User-visible changes merged since last week's summary include:

• There are new drivers for Samsung S3C SD/MMC interfaces, Atmel Multimedia card interfaces, Ricoh Bay1Controller cards, S/390 QDIO controllers, Renesas SuperH SH7710 and SH7712 Ethernet controllers, Option HSDPA/HSUPA mobile network devices, Broadcom BCM57711 Ethernet adapters, Mikrotik RouterBoard 532 series boards, Anysee DVB-T/C USB2.0 receivers, Sensoray 2255 video capture devices, Siano SMS10xx digital television devices, SuperH Mobile CEU camera controllers, Niagara2 hardware random number generators, HTC Shift (X9500) touchscreens, iNexio serial touchscreens, Sahara TouchIT-213 touchscreens, Xilinx XPS PS/2 controllers, Maxim MAX7301 GPIO expanders, HP iLO/iLO2 management processors, Atheros L1E Gigabit Ethernet adapters, Marvell XOR DMA engines, Synopsys DesignWare DMA controllers, and Intel version 3.0 I/OAT DMA engines.
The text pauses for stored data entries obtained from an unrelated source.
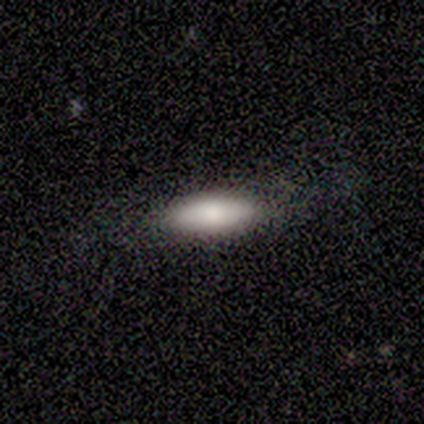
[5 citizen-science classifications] Morphology: type=smooth (100%); roundness=cigar-shaped (60%); merging=none (60%).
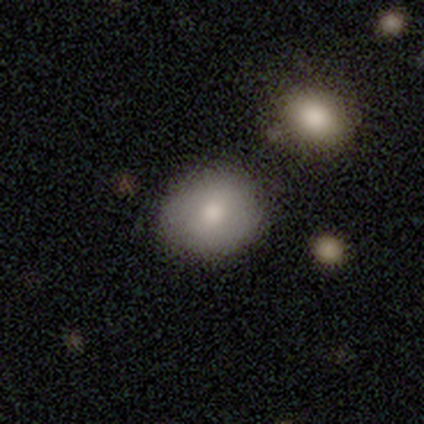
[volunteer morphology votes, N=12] smooth-or-featured: smooth: 50% | featured or disk: 42% | star or artifact: 8%
  how-rounded: round: 50% (tied) | in between: 50% (tied) | cigar-shaped: 0%
  merging: none: 82% | minor disturbance: 9% | merger: 9% | major disturbance: 0%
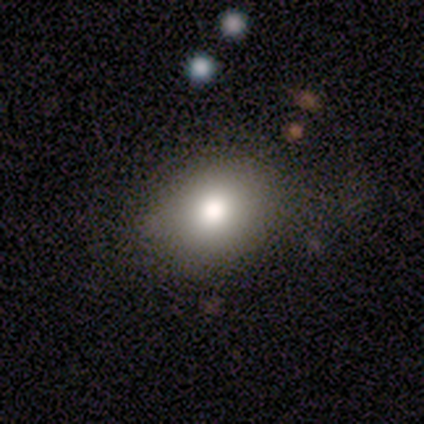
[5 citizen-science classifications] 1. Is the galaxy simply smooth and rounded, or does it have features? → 80% smooth, 20% featured or disk, 0% star or artifact.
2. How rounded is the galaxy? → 50% round (tied), 50% in between (tied), 0% cigar-shaped.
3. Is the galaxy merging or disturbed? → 80% none, 20% major disturbance, 0% minor disturbance, 0% merger.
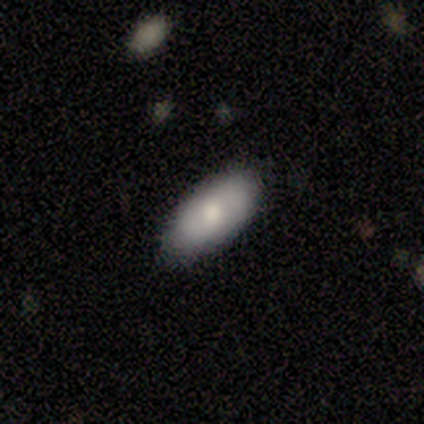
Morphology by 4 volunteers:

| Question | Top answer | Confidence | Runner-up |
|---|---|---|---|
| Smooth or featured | smooth | 50% | tied: featured or disk (50%) |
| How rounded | in between | 50% | tied: cigar-shaped (50%) |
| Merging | none | 100% | — |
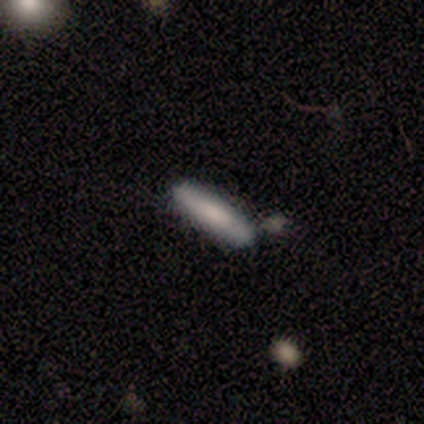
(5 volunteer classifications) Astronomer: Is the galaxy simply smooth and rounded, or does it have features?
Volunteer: smooth — 100%.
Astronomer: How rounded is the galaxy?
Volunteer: cigar-shaped — 80%.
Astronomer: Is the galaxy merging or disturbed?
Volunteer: none — 40%, tied with minor disturbance at 40%.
There is also a new PCI "slot detection driver" which will attempt to find all PCI slots in the system and create corresponding entries in /sys/bus/pci/slots/.

• Worthy of note: the "gspca" set of video drivers, long maintained outside of the mainline kernel tree, has been merged. These drivers support a large number of video devices; with their merge, most video camera devices on the market are supported by Linux.

• The Fujitsu laptop driver has been updated with better hotkey and backlight support for more Fujitsu models.

• The UBIFS filesystem for flash-based storage devices has been merged.

• The multiqueue networking patches have been merged.

• The IA-64 architecture has gained a paravirt_ops implementation to support virtualization.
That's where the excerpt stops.